Key Interactive Voice Response systems (Key IVR), from a business point of view, are effective and reliable. The technology for these systems is ever evolving and ever developing. Companies can use them as an automated payment service or simply to refer them to the correct line to reach the relevant team. They’re not just the recipients of the call, they can be programmed to dial up customers automatically and process the needs of the conversation.
Are You Being Served?
An estimation from Gartner projects shows that, “By 2020, the customer will manage 85% of the relationship with an enterprise without interacting with a human”. What does that tell us? It’s informing us that, love it or hate it, IVR is growing and becoming more sophisticated all the time. Within 5 years the vast majority of interactions with a business, from a consumer or customer perspective, will be managed telephonically. Of course it is inescapable that many people want to speak to an actual person about their miscellaneous troubles and there are always going to be scenarios that an automotive IVR system isn’t prepared for; so it’s important to have a human down the line for communication too. In fact the average IVR system supplies that option 4th selection in. Starting at the beginning, the infographic below displays an IVR’s average referral time to a human speaker.
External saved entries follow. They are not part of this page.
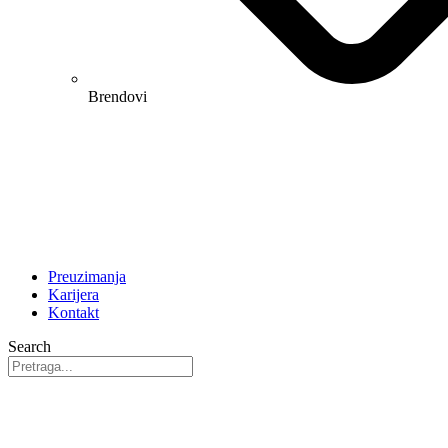
Brendovi
Preuzimanja
Karijera
Kontakt
Search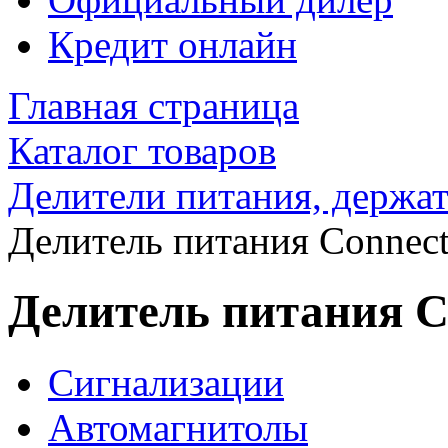
Кредит онлайн
Главная страница
Каталог товаров
Делители питания, держа
Делитель питания Connec
Делитель питания C
Сигнализации
Автомагнитолы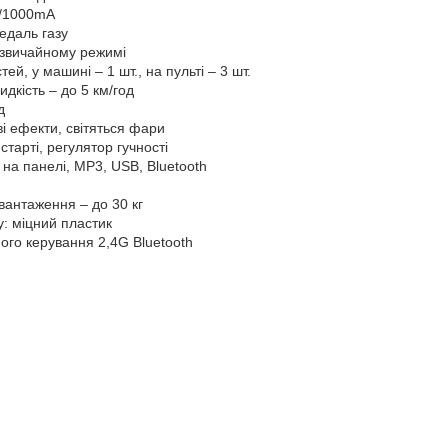
/1000mA
педаль газу
 звичайному режимі
тей, у машині – 1 шт., на пульті – 3 шт.
дкість – до 5 км/год
д
ові ефекти, світяться фари
старті, регулятор гучності
 на панелі, MP3, USB, Bluetooth
антаження – до 30 кг
: міцний пластик
ого керування 2,4G Bluetooth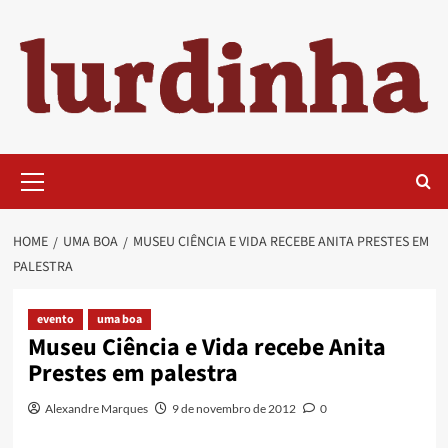
Skip
to
content
Primary
Menu
HOME
UMA BOA
MUSEU CIÊNCIA E VIDA RECEBE ANITA PRESTES EM
PALESTRA
evento
uma boa
Museu Ciência e Vida recebe Anita
Prestes em palestra
Alexandre Marques
9 de novembro de 2012
0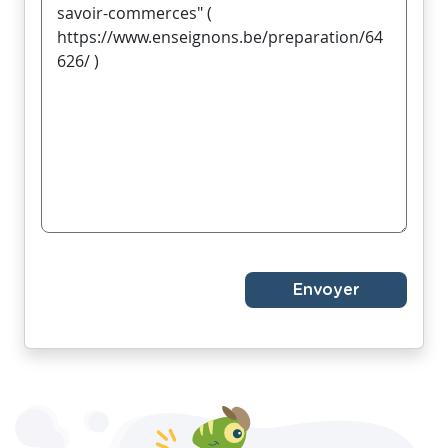
Envoyer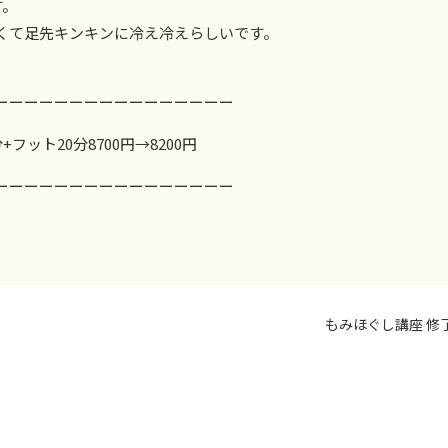
す。
くて足先キンキンに冷え冷えらしいです。
ーーーーーーーーーーーーーーーー
ット20分8700円→8200円
ーーーーーーーーーーーーーーーー
もみほぐし講座 修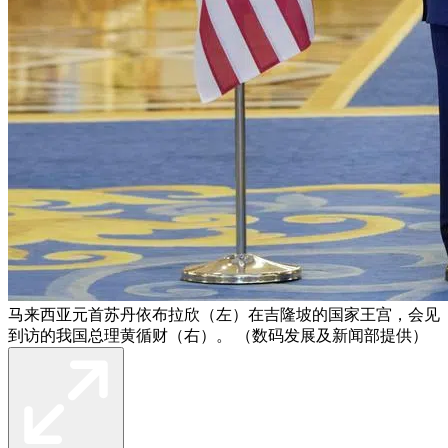
马来西亚元首苏丹依布拉欣（左）在吉隆坡的国家王宫，会见
到访的我国总理黄循财（右）。 （数码发展及新闻部提供）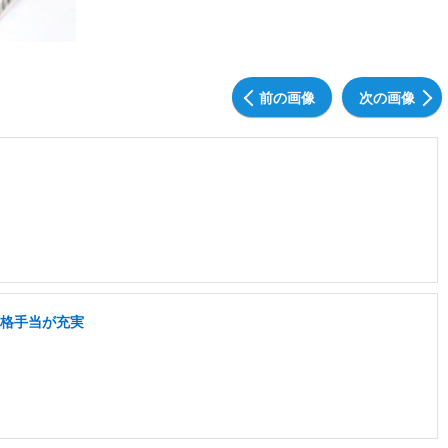
前の画像
次の画像
資格手当が充実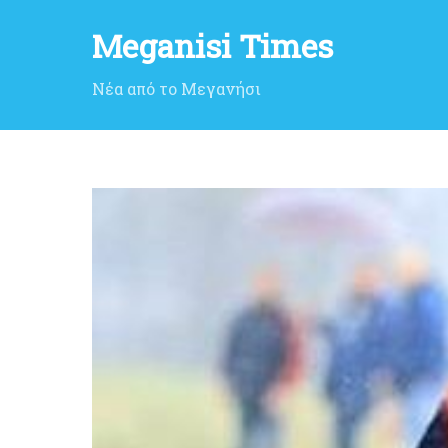
Meganisi Times
Νέα από το Μεγανήσι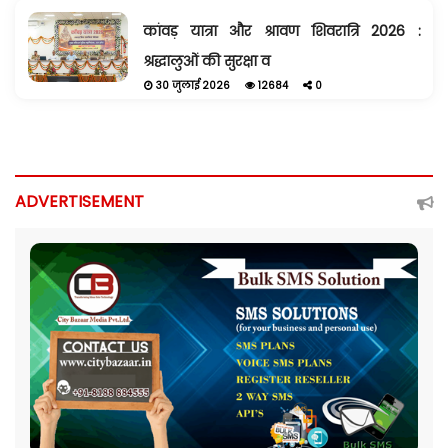
कांवड़ यात्रा और श्रावण शिवरात्रि 2026 :
श्रद्धालुओं की सुरक्षा व
30 जुलाई 2026
12684
0
ADVERTISEMENT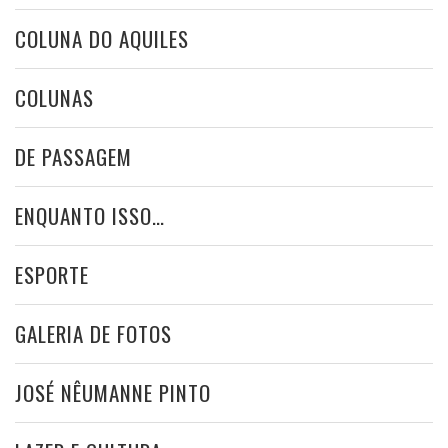
COLUNA DO AQUILES
COLUNAS
DE PASSAGEM
ENQUANTO ISSO…
ESPORTE
GALERIA DE FOTOS
JOSÉ NÊUMANNE PINTO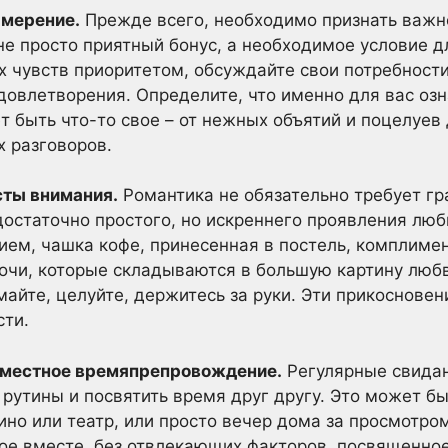
амерение.
Прежде всего, необходимо признать важно
не просто приятный бонус, а необходимое условие д
 чувств приоритетом, обсуждайте свои потребности
довлетворения. Определите, что именно для вас озн
т быть что-то свое – от нежных объятий и поцелуев
 разговоров.
сты внимания.
Романтика не обязательно требует гр
достаточно простого, но искреннего проявления люб
нием, чашка кофе, принесенная в постель, комплиме
очи, которые складываются в большую картину любв
айте, целуйте, держитесь за руки. Эти прикосновен
сти.
овместное времяпрепровождение.
Регулярные свидан
 рутины и посвятить время друг другу. Это может бы
кино или театр, или просто вечер дома за просмотро
ное вместе, без отвлекающих факторов, посвященн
It seems the majority subside after option three to speak to a human. Does this show a natural preference to speak to people as opposed to machines? Not necessarily because automation isn’t always necessarily the voice of a robot. In fact many companies choose to enlist professional actors in studios to perform the voice function of their automated equipment. 74% of people prefer listening to the voice of a women apparently because people want to hear a voice that sounds to care.
What Do We want?
IVR has something of a divide. It is suggested that 66 percent of people believe that self-service is generally more convenient. This preference is even higher—82 percent—amongst Gen Y (babies born in the 80’s to early 90’s) consumers. However despite this statistic that states people prefer self-service, IVR can still get a negative reception, “an overwhelming 70% of respondents ranked this as the top factor affecting their satisfaction level”. So where is the problem? Is the problem that IVR is undesirable or poorly implemented? On one hand we have people telling us they prefer to do things by themselves, contrarily we have people informing us that they prefer to not interact with other people when performing things such as, checking their bank balance.
Doing it well.
The truth is the implementation of the IVR is the issue. Many companies don’t facilitate it correctly. You find they don’t subside to a person easily enough. Or oppositely they can’t perform basic functions, like checking your mobile phone bill. Speculatively it seems that IVR, like an organ, is a powerful instrument, if in the hands of people who know what they want from it. IVR direction should come from the customer’s needs and not what the business thinks the customer’s needs are, this is why many businesses record customer telephone conversations. What they learn there, they can teach their systems and adapt accordingly. Poor implementation of IVR is not without consequence, it is estimated that 81 percent of those who had a hard time solving their problems reported an intention to spread negative word-of-mouth.
In favour of IVR are the practicalities that are oh so attractive and what these systems can realise for your business. They have the power to cut down on fees. You have one payment to set up the IVR in the beginning, then maintenance. They can do the job of many employees and they do so without the temperament or erroneous nature of the human. Not to mention an IVR is never out of office and probably isn’t going to ask you to call back at a later date, unless they were referring you to a person in the first place.